Consider a safety net

Compliance with HIPAA and meeting all the requirements of the Privacy and Security Rules may not be enough. Increasingly sophisticated hackers present a real cyber threat for covered entities. And while a company that did all the right things will be unlikely to face a fine from OCR, the cost of a breach can be prohibitive and could result in a private class action.

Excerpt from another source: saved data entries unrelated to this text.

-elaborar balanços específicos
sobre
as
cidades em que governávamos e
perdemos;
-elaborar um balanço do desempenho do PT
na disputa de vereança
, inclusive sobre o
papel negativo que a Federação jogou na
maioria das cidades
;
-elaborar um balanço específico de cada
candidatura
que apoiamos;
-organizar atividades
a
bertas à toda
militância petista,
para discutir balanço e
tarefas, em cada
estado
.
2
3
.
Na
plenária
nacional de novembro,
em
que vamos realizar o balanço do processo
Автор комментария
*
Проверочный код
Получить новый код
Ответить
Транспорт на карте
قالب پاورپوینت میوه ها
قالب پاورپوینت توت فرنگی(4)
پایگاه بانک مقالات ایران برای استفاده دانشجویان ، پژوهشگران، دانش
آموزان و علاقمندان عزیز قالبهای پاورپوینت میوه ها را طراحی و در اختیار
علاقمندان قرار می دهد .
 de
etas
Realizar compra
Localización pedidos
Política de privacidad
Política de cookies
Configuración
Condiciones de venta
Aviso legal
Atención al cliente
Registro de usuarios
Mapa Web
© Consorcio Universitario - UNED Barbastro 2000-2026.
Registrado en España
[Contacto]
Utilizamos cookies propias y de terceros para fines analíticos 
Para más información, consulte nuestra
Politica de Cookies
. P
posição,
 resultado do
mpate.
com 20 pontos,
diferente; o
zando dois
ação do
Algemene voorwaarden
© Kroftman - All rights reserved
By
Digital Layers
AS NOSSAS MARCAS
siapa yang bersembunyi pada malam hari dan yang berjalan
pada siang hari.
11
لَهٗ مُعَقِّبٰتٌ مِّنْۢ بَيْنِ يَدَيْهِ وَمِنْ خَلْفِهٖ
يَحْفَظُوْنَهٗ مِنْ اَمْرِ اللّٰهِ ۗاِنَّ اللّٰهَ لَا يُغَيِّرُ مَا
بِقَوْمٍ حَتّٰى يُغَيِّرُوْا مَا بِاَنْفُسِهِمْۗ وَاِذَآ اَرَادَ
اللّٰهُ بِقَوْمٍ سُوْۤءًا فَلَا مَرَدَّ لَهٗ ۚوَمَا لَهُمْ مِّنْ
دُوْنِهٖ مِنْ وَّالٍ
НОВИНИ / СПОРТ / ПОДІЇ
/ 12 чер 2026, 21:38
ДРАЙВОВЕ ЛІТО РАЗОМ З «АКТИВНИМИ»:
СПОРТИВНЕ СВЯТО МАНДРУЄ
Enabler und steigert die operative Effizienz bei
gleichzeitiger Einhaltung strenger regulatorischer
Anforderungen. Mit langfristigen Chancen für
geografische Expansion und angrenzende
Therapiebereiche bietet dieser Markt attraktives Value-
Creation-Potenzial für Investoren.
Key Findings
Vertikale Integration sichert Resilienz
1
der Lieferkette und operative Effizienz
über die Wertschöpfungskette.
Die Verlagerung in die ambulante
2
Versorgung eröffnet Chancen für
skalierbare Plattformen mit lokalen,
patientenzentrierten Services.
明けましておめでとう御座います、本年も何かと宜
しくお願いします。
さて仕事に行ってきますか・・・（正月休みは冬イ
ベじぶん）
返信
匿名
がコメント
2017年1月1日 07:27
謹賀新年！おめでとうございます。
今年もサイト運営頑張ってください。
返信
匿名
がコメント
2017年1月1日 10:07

One consideration: cyber insurance. “Insurance is increasingly common and definitely can be helpful for individual physicians in particular and physician practices,” Hall said. Many of the professional liability carriers offer at least some form of breach-related policy or endorsement, he added, which can help with an OCR investigation or the possibility of a civil suit.

Greene agreed that insurance is increasingly important but emphasized that companies “really need to understand what they are purchasing” as “no two policies look the same.” Some policies contain exclusions for encrypted devices while others may limit a policyholder’s use of outside counsel or breach response firms, he explained.

In the meantime, keep up with compliance as attorneys expect the current settlements to pale in comparison to what is in the pipeline. “I have every expectation that the record-setting settlement with New York Presbyterian and Columbia University will be eclipsed fairly soon,” Greene warned.